Why is the 401(k) industry getting such a bad rap?
By Paula Aven Gladych
With an economy that’s still drooping in spots and high long-term unemployment now a part of the landscape, it isn’t surprising that politicians have taken notice of the retirement crisis in America.
American workers’ lack of retirement readiness has been dropped on the doorstep of the defined contribution market and it’s been pointed out again and again that 401(k) plans just don’t offer the same benefits and guarantees that used to come with defined benefit pension plans.
But is the 401(k) industry so bad? Why is it always cast as an outlaw in the retirement readiness showdown?

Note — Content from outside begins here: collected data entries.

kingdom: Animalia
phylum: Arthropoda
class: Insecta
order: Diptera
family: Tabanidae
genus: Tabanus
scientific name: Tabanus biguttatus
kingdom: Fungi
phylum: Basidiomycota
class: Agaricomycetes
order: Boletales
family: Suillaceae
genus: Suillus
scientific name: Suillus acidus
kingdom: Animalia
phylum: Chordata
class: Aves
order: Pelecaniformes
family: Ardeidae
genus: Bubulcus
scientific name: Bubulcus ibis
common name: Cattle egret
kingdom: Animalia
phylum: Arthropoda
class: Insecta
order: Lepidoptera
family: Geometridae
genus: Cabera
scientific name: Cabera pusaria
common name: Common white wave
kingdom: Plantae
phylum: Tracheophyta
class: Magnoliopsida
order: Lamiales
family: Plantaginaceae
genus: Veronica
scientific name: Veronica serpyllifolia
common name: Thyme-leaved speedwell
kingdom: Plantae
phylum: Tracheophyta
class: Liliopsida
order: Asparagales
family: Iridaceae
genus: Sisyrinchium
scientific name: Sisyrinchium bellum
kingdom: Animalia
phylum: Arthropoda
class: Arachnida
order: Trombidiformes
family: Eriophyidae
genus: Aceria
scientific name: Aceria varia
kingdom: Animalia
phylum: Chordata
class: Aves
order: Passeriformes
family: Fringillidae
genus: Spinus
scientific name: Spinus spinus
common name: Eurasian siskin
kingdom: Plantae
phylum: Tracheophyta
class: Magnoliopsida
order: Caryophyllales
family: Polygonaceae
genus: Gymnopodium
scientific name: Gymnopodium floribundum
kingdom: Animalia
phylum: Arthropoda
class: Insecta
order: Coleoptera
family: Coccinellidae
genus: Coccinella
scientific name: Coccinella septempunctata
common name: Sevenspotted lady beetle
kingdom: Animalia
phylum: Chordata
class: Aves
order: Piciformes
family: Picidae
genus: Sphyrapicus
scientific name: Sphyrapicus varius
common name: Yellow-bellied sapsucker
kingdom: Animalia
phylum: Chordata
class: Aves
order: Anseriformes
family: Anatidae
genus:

Todd Berghuis, senior vice president of ERISA compliance for Ascensus, said in a recent blog post that while no industry is perfect, including the 401(k) market, people shouldn’t shoot the messenger when it comes to news about retirement readiness. Having access to a retirement vehicle is more important than finding a nonexistent perfect retirement vehicle, he said.
Numerous studies in the past year have highlighted that although 80 percent of full-time American workers have access to a workplace retirement plan, only about 60 percent take advantage of that. And those that do take advantage don’t defer enough of their salary to meet their income needs in retirement.
Greg Ward, director of the Financial Finesse think tank and a senior resident financial planner with the company, said that much of the criticism of the 401(k) industry does stem from the fact that employees are not doing enough to prepare for retirement and most don’t even know how much money they need to save.